- **WHAT THIS TASK INVOLVES**
According to the passage on the CIA and Abstract Expressionism, in what year was it revealed that the Congress for Cultural Freedom was funded by the CIA?

- **SELECTED PASSAGE**
========================================================================

While there were rumblings of agreements around Kozloff’s article of broad concerns, it did not give birth to an actual conspiracy theory at the time. The real public apprehension of this idea seems to mostly come from articles written by historian Frances Stonor Saunders in support of her book, “The Cultural Cold War: The CIA and the World of Arts and Letters” (New York, New Press, 2000). (I have not read this 525 page book, only excerpts).
The gist of Ms. Saunders argument is a tantalizing, but mostly unsupported, labyrinthine maze of back door funding and novelistic cloak and dagger deals. According to Saunders, the Congress for Cultural Freedom (CCF), an anti-communist cultural organization founded in 1950, was behind the promotion of Abstract art as part of their effort to be opinion makers in the war against communism. In 1966 it was revealed that the CCF was funded by the CIA. Saunders says that the CCF financed a litany of art exhibitions including “The New American Painting” which toured Europe in the late 1950s. Some of this is true, but it’s difficult, if not impossible, to know the specifics.
Noted expert in abstract-expressionism, David Anfam said CIA presence was real. It was “a well-documented fact” that the CIA co-opted Abstract Expressionism in their propaganda war against Russia. “Even The New American Painting [exhibition] had some CIA funding behind it,” he says. But the reasons for this are not quite what the abstract art detractors might be looking for. After all, the CCF also funded the travel expenses for the Boston Symphony Orchestra and promoted Fodor’s travel guides. More than trying to pull the wool over anyone’s eyes, it was meant to showcase the freedom artists in the US. enjoyed. Or as Anfam goes on to say, “It’s a very shrewd and cynical strategy, because it showed that you could do whatever you liked in America.”
For what it’s worth, Saunders’s book was eviscerated in the Summer 2000 issue of Art Forum at the time of its publication. Robert Simon wrote:
“Saunders draws extensively on primary and secondary sources, focusing on the convoluted money trail as it twists through dummy corporations, front men, anonymous donors, and phony fund-raising events aimed at filling the CCF’s coffers. She makes lengthy forays into such topics as McCarthyism, the formation and operation of the CIA, the propaganda work of the Hollywood film industry, and New York cultural politics—from Partisan Review to MoMA to Abstract Expressionism. Yet what seems strangely absent from Saunders’s panoramic history, as if it were a minor detail or something too obvious to require discussion, is the cultural object itself: The complex specifics of the texts, exhibitions, intellectual gatherings, paintings, and performances of the culture war are largely left out of the story.”

========================================================================

- **AVAILABLE DATA**
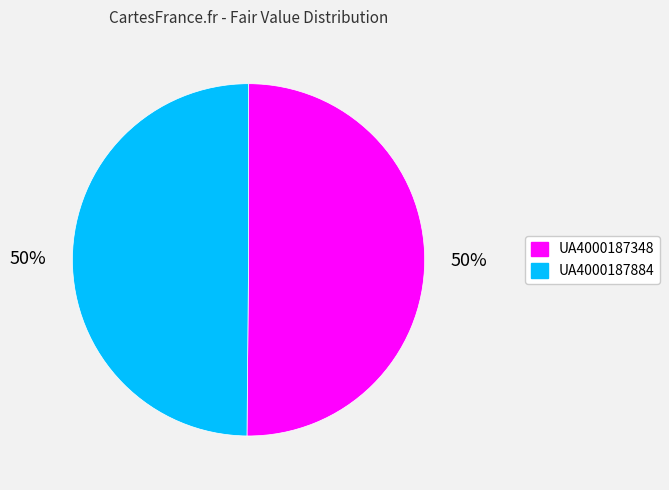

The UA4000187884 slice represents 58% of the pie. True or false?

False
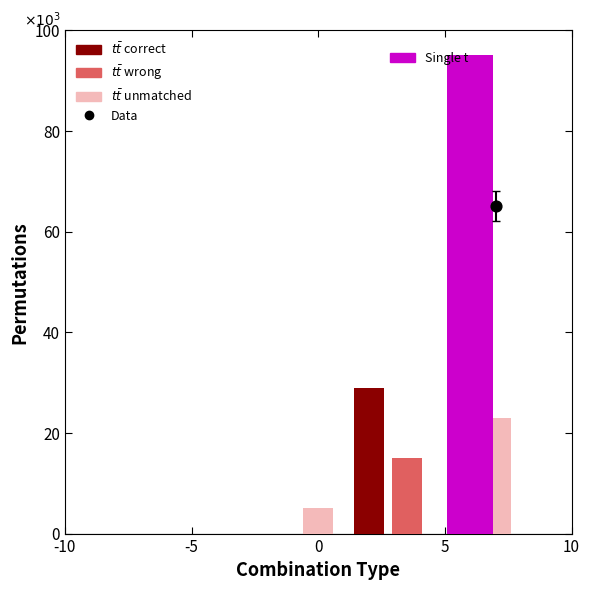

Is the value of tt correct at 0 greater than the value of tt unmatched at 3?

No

========================================================================

- **ANSWER SPACE**
1966